Daily Watch – Banks frown at bad debt, Refineries idle away
31st May 2019
The Senate Committee on Petroleum Downstream said the country spent over ₦11 trillion as payment for outstanding subsidy claims in the last six years. The Chairman of the committee, Kabir Marafa announced this following the adoption of the report of the committee the Promissory Note Programme and a Bond Issuance for Oil Marketers Outstanding Claims and the approval of the payment of ₦129 billion as outstanding subsidy claims to 67 petroleum marketers. However, the committee did not give details of how the ₦11 trillion was spent on subsidy claims. The Senate had on Tuesday approved the sum of ₦69 billion as oil subsidy claim for Premium Motor Spirit for 19 oil marketers. Marafa observed that there were differences in submissions made by the Federal Ministry of Finance, PPPRA, and oil marketers. The report pointed out that all the subsidy arrears claims were based on three interrelated elements: subsidy, forex differentials and bank interests on unpaid claims.
The Committee of Banks’ Chief Executive Officers in Nigeria has called for the cooperation of all banks in collaboration to identify and go tougher on chronic debt defaulters. The effort in ensuring the debtors pay their debts should go beyond publishing names of such defaulters in national media, and involve all banks speaking with one voice, sharing information about those entities, and refusing to do further business with them until they settled their obligations, the committee said. The CEOs also condemned the actions of bad debtors who now resort to smear campaigns against banks and their chief executives in order to either delay repaying loans or avoid meeting their debt obligations completely. The CEOs, during a meeting in Lagos to review what it called the “harassment and criminalisation of banks’ CEOs by law enforcement agencies,” noted that chronic bank debtors were now in the habit of enlisting law enforcement agencies including police, judiciary and state securities to harass and criminalise banks’ CEO, which the committee find unacceptable. The NBS had put the Nigerian bank’s non-performing loans at ₦2.245 trillion as of the end of September 2018.

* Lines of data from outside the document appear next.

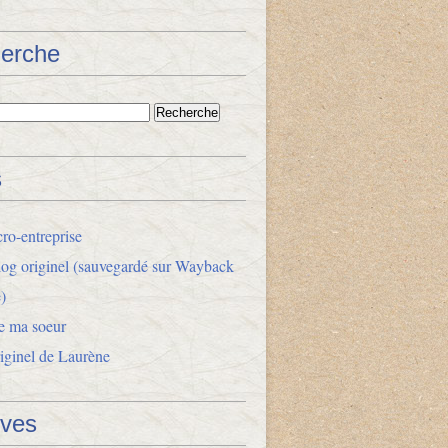
erche
s
ro-entreprise
og originel (sauvegardé sur Wayback
)
e ma soeur
riginel de Laurène
ives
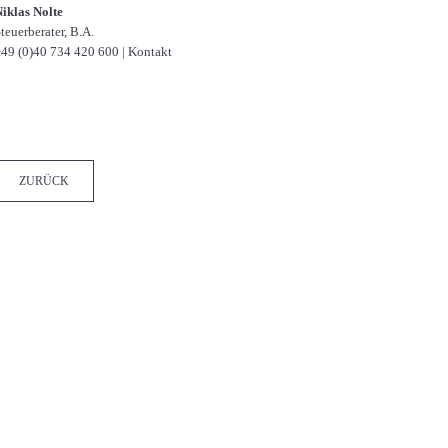
iklas Nolte
teuerberater, B.A.
49 (0)40 734 420 600
|
Kontakt
Facebook
Twitter
LinkedIn
Xing
WhatsApp
E-mail
ZURÜCK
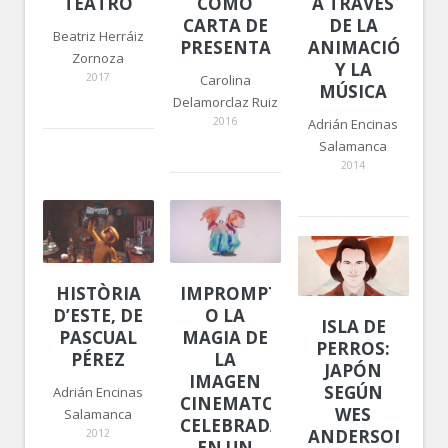
TEATRO
COMO
A TRAVÉS
CARTA DE
DE LA
Beatriz Herráiz
PRESENTACIÓN
ANIMACIÓN
Zornoza
Y LA
2017
Carolina
MÚSICA
Delamorclaz Ruiz
2016
Adrián Encinas
Salamanca
2014
HISTÒRIA
IMPROMPTU
D’ESTE, DE
O LA
ISLA DE
PASCUAL
MAGIA DE
PERROS:
PÉREZ
LA
JAPÓN
IMAGEN
SEGÚN
Adrián Encinas
CINEMATOGRÁFICA
WES
Salamanca
CELEBRADA
ANDERSON
2012
EN UN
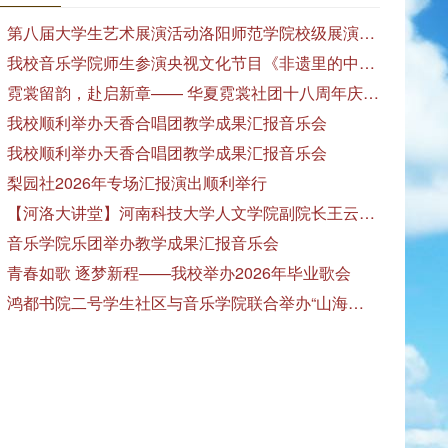
第八届大学生艺术展演活动洛阳师范学院校级展演——艺术作品专场展览在美术与艺术学院顺利开展
我校音乐学院师生参演央视文化节目《非遗里的中国》
霓裳留韵，赴启新章—— 华夏霓裳社团十八周年庆暨毕业季特别演出圆满落幕
我校顺利举办天香合唱团教学成果汇报音乐会
我校顺利举办天香合唱团教学成果汇报音乐会
梨园社2026年专场汇报演出顺利举行
【河洛大讲堂】河南科技大学人文学院副院长王云红教授应邀作专题讲座
音乐学院乐团举办教学成果汇报音乐会
青春如歌 逐梦新程——我校举办2026年毕业歌会
鸿都书院二号学生社区与音乐学院联合举办“山海诗恋”合唱思政汇报音乐会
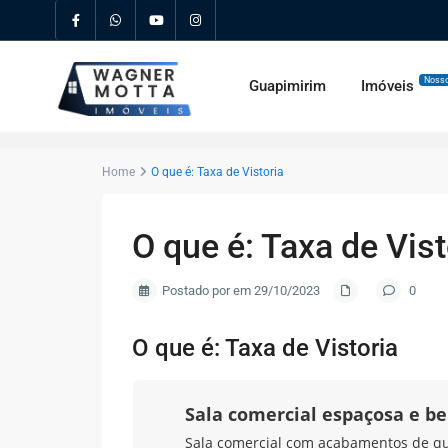
Nosso
Guapimirim
Imóveis
Home
O que é: Taxa de Vistoria
O que é: Taxa de Vist
Postado por em 29/10/2023
0
O que é: Taxa de Vistoria
Sala comercial espaçosa e b
Sala comercial com acabamentos de qual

Nosak Distilleries, an ethanol refining firm and a subsidiary of Nosak Group has acquired 6,000 hectares of land in Edo State with a view to enhancing the cassava industry value chain. The move, according to the firm was in quest to source raw materials locally for its ethanol refinery. The Group Executive Director, Corporate Services, Nosak Distilleries, Osagie Ogunbor, announced this against the backdrop of the fourth Cassava and Starch Africa Summit with the theme, ‘Driving Sustainable Development Through Innovative Value Chains.’ The Nosak Group, Ogunbor said, was expanding the frontiers through an investment of over ₦5 billion in the acquisition of farmlands for its backward integration scheme as well as planting with a capacity of 100,000 litres per day of ethanol. The acquisition of over 19,000 hectares in the state for plantation purposes will enable the Group to grow three of its subsidiaries: Premier Plantations for cassava plantation and conversion to ethanol for Nosak Distilleries, while Nosak Farm Produce and Saturn Farms will increase its plantation base for palm oil, milling, and refining.
Data from the NNPC shows that the Kaduna Refining and Petrochemical Company did not refine any crude oil from February 2018 to January 2019. The last time the Port Harcourt Refining Company was functional was June 2018 when it processed 237,875 metric tonnes of crude, while the KRPC processed 21,855MT in January 2018. According to the NNPC’s monthly financial and operations report for January 2019, out of the refineries managed by the state oil firm, only the Warri Refining and Petrochemical Company was able to process some volume of crude oil throughout 2018. The report showed that between January 2018 and January this year, the WRPC only recorded zero capacity utilisation in January, September and October, in 2018. The Warri refinery processed 104,459MT of crude and posted a capacity utilisation of 19.76 percent in January this year. The combined capacity utilisation of the refineries in January this year was 5.5 percent.